Installation view of ‘Tecnoforma'(2016) – (‘The invisible worker’ can be seen in action)

With most of the works having been made 30-50 years ago it is astounding how relevant their ideas remain in the Internet age of today. The political and social focus of the changing relationship between the body and technology echoes ideas presented in works and writings by internationally acclaimed artist Nam June Paik, which leaves Pestana’s worldwide anonymity a bit of a mystery.

This focus on the relationship between technology and the body was showcased quite brilliantly in the recently realised kinetic work: ‘The invisible worker’ (2016). This consisted of several small, circular robots whirring around the gallery, moving at a speed much faster than the average human pace. These domestic robots chased and tripped the audience, creating a tension between annoyance and humour, but most importantly they reminded us of the precarious nature of contemporary work.

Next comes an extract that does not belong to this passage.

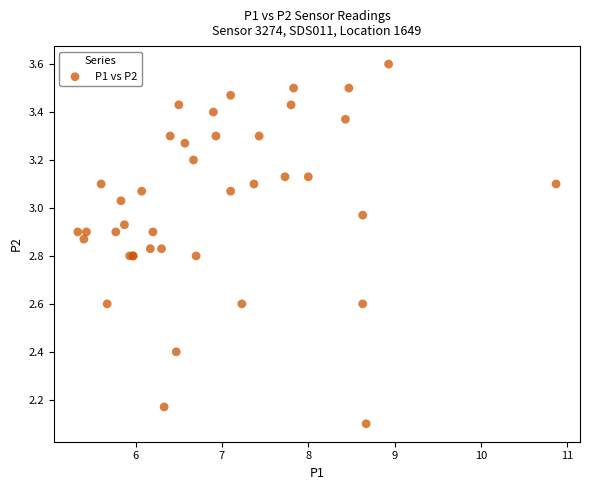

What Y value in the scatter plot is closest to 2?

2.1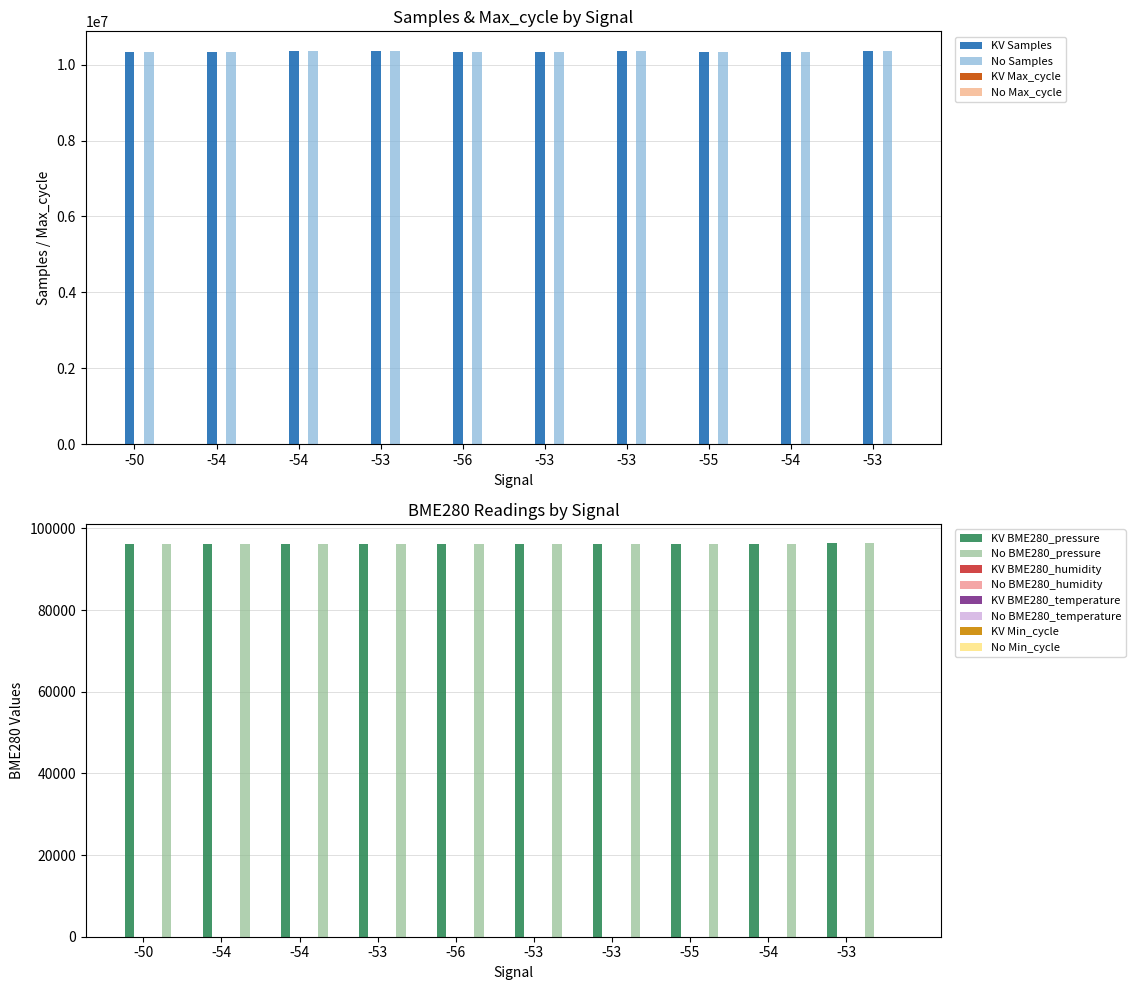

At how many categories does at least one series exceed 10286339?

10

Installation view of ‘Tecnoforma’ (2016) – (‘The invisible worker’ can be seen stationary)

Earlier works focused predominantly on Pestana’s ‘Biovirtual’ (1981-1987) series made in the 80’s, with black and white images of the artist contrasted with white neon lights dominating the last room of the exhibition. These works present a very literal contrast between the organic organism of the body and the industrial materials of technology.

‘Biovirtual’ works (1981-1987)

‘Necro Eco Pietá’, (1979) a photographic series of 10 images near the end of the exhibition also uses the form of contrast to interrogate the modern human’s relationship with death. This is one of the most striking works of photography I have ever seen and living in a world of over abundant imagery this is quite a triumph. Beautifully composed, the artist holds a skeleton against his body along with the props of a gas mask and a cigarette. The symbolism in this series for me represents the ridiculous-ness of the life we have made for ourselves; the protection we will one day need from the environment that created us and the self inflicting damage caused by addiction, bringing us closer to our death whilst bringing others into a monetary profit…but only in this life.

1/10 of the series ‘Necro Eco Pieta” (1979)


The most interesting thing I found in this exhibition was the emphasis on the body, the performative side of the art and the presence of the artist himself in many of the works. It started making me think about how the body is the one thing that we don’t have to pay for, but it is the only thing that we truly own, and our physical organism is a constant reminder of how unnatural trade is as this process of ownership does not involve a single transaction.